→ What you will do:
Each line of the data must be written out again verbatim; no image belongs in the copy.

→ Data provided:
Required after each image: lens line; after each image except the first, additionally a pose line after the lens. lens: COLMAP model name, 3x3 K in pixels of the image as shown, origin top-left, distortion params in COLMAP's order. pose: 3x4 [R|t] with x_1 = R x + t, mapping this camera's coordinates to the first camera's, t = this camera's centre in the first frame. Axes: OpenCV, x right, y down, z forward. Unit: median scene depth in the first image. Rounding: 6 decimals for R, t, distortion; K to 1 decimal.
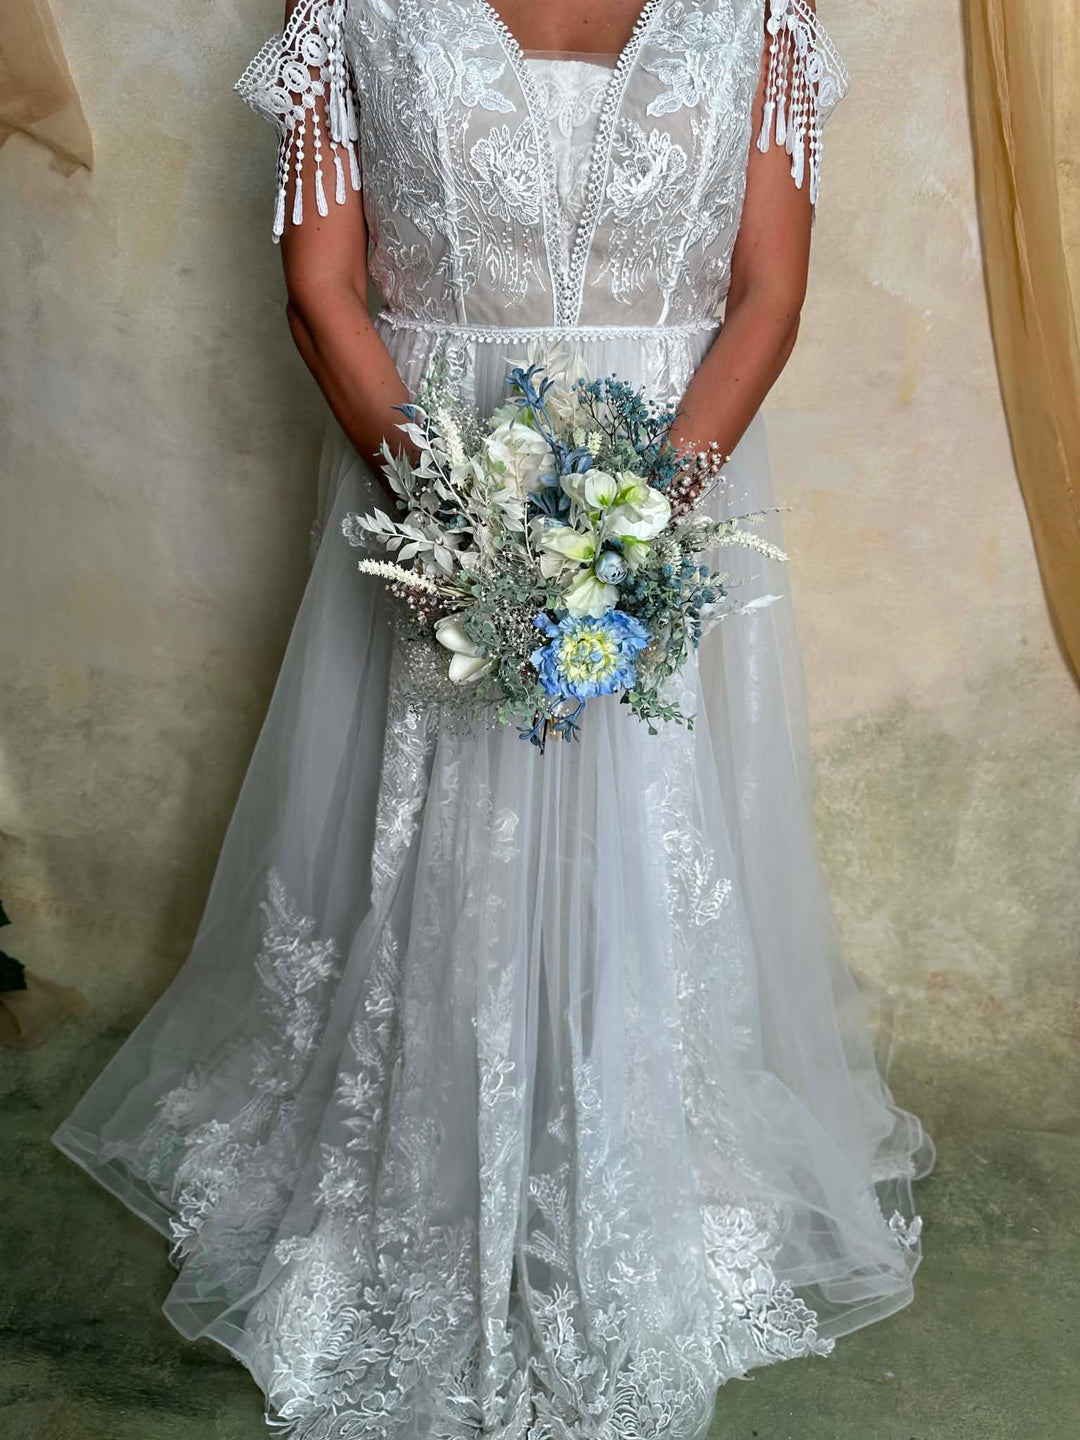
lens RADIAL K [[1074.8, 0, 545.9], [0, 1074.8, 715.0], [0, 0, 1]] dist [0.026237, -0.034924]
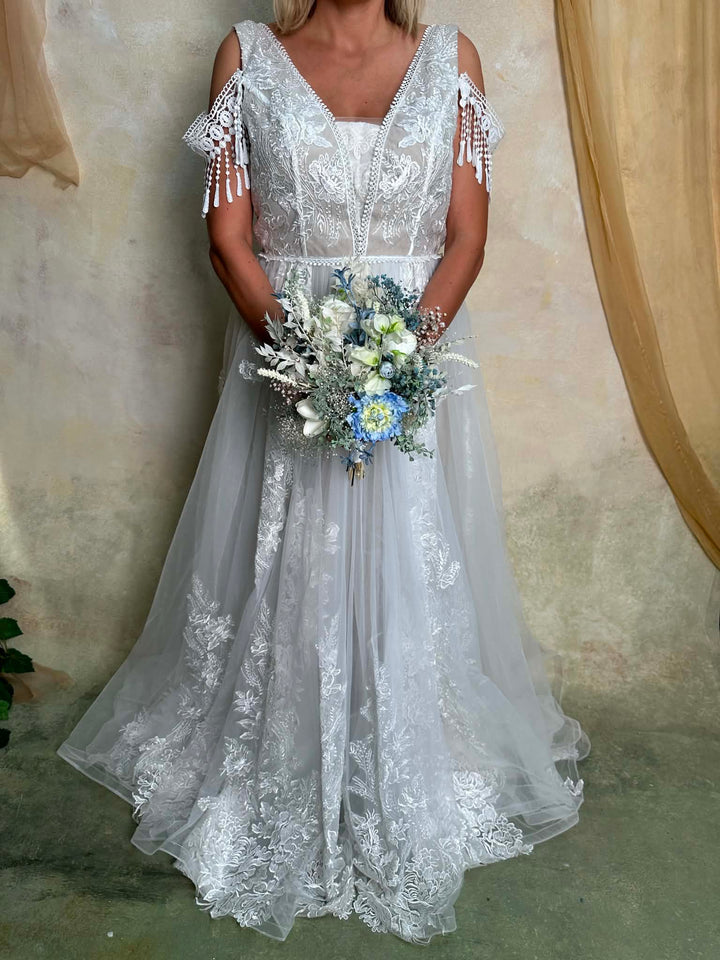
lens RADIAL K [[717.8, 0, 352.7], [0, 717.8, 484.4], [0, 0, 1]] dist [0.067646, -0.092511]
pose [[0.999243, -0.031312, 0.023091, -0.017829], [0.033054, 0.996297, -0.079373, 0.080202], [-0.020520, 0.080077, 0.996577, -0.134827]]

→ Solution to the exercise:
Required after each image: lens line; after each image except the first, additionally a pose line after the lens. lens: COLMAP model name, 3x3 K in pixels of the image as shown, origin top-left, distortion params in COLMAP's order. pose: 3x4 [R|t] with x_1 = R x + t, mapping this camera's coordinates to the first camera's, t = this camera's centre in the first frame. Axes: OpenCV, x right, y down, z forward. Unit: median scene depth in the first image. Rounding: 6 decimals for R, t, distortion; K to 1 decimal.
lens RADIAL K [[1074.8, 0, 545.9], [0, 1074.8, 715.0], [0, 0, 1]] dist [0.026237, -0.034924]
lens RADIAL K [[717.8, 0, 352.7], [0, 717.8, 484.4], [0, 0, 1]] dist [0.067646, -0.092511]
pose [[0.999243, -0.031312, 0.023091, -0.017829], [0.033054, 0.996297, -0.079373, 0.080202], [-0.020520, 0.080077, 0.996577, -0.134827]]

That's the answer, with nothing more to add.